Records from a dataset
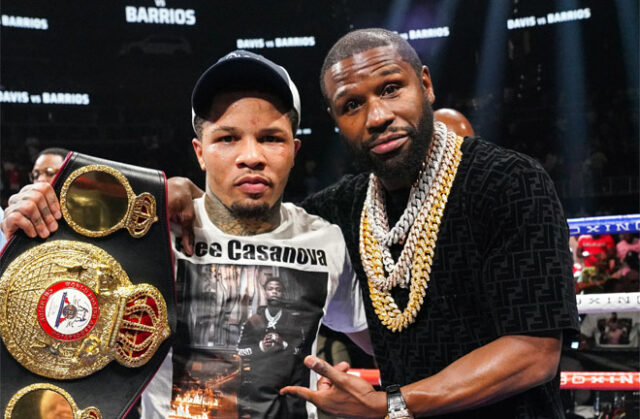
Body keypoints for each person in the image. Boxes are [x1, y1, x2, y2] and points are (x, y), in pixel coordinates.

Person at [167, 29, 579, 418]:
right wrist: (187, 196)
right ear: (335, 119)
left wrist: (392, 405)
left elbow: (535, 352)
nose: (377, 115)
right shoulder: (339, 211)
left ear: (426, 85)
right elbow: (255, 219)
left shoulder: (509, 181)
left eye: (390, 88)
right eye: (351, 104)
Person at [0, 50, 368, 419]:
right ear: (200, 152)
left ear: (293, 151)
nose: (251, 156)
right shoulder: (148, 233)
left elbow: (381, 338)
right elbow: (34, 321)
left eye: (271, 138)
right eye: (227, 139)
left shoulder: (326, 241)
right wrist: (27, 235)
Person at [237, 277, 308, 417]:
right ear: (265, 293)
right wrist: (261, 346)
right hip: (260, 381)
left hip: (288, 381)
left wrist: (283, 344)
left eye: (278, 289)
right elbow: (240, 350)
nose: (274, 292)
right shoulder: (253, 321)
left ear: (283, 293)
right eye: (270, 289)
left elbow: (303, 351)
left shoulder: (294, 322)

(Activity):
In transcribing the lines above, omit the images and keep all else exact.

(Response box):
Body keypoints for each person in the image. Boxes are [x1, y1, x2, y2] and points are (x, y), in pixel coordinates.

Person at [167, 29, 579, 418]:
right wrist: (187, 196)
right ear: (335, 119)
left wrist: (392, 405)
left elbow: (535, 352)
nose: (377, 115)
right shoulder: (339, 211)
left ear: (426, 85)
right elbow: (255, 219)
left shoulder: (509, 181)
left eye: (390, 88)
right eye: (351, 104)
Person at [0, 50, 368, 419]:
right ear: (200, 152)
left ear: (293, 151)
nose: (251, 156)
right shoulder: (148, 233)
left elbow: (381, 338)
right elbow: (34, 321)
left eye: (271, 138)
right eye: (227, 139)
left shoulder: (326, 241)
right wrist: (27, 235)
Person at [237, 277, 308, 417]:
right ear: (265, 293)
right wrist: (261, 346)
right hip: (260, 381)
left hip: (288, 381)
left wrist: (283, 344)
left eye: (278, 289)
right elbow: (240, 350)
nose: (274, 292)
right shoulder: (253, 321)
left ear: (283, 293)
right eye: (270, 289)
left elbow: (303, 351)
left shoulder: (294, 322)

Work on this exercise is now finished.